Datensatz

Zusammenfassung

We have used admittance analysis together with the black lipid membrane technique to analyze electrogenic reactions within the Na⁺ branch of the reaction cycle of the Na⁺/K⁺-ATPase. ATP release by flash photolysis of caged ATP induced changes in the admittance of the compound membrane system that are associated with partial reactions of the Na⁺/K⁺-ATPase.
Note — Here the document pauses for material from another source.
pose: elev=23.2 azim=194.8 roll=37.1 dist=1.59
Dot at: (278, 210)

Frequency spectra and the Na⁺ dependence of the capacitive signal are consistent with an electrogenic or electroneutral E₁P ↔ E₂P conformational transition which is rate limiting for a faster electrogenic Na⁺ dissociation reaction. We determine the relaxation rate of the rate-limiting reaction and the equilibrium constants for both reactions at pH 6.2–8.5. The relaxation rate has a maximum value at pH 7.4 (∼320 s⁻¹), which drops to acidic (∼190 s⁻¹) and basic (∼110 s⁻¹) pH. The E₁P ↔ E₂P equilibrium is approximately at a midpoint position at pH 6.2 (equilibrium constant ≈ 0.8) but moves more to the E₁P side at basic pH 8.5 (equilibrium constant ≈ 0.4). The Na⁺ affinity at the extracellular binding site decreases from ∼900 mM at pH 6.2 to ∼200 mM at pH 8.5. The results suggest that during Na⁺ transport the free energy supplied by the hydrolysis of ATP is mainly used for the generation of a low-affinity extracellular Na⁺ discharge site. Ionic strength and lyotropic anions both decrease the relaxation rate. However, while ionic strength does not change the position of the conformational equilibrium E₁P ↔ E₂P, lyotropic anions shift it to E₁P.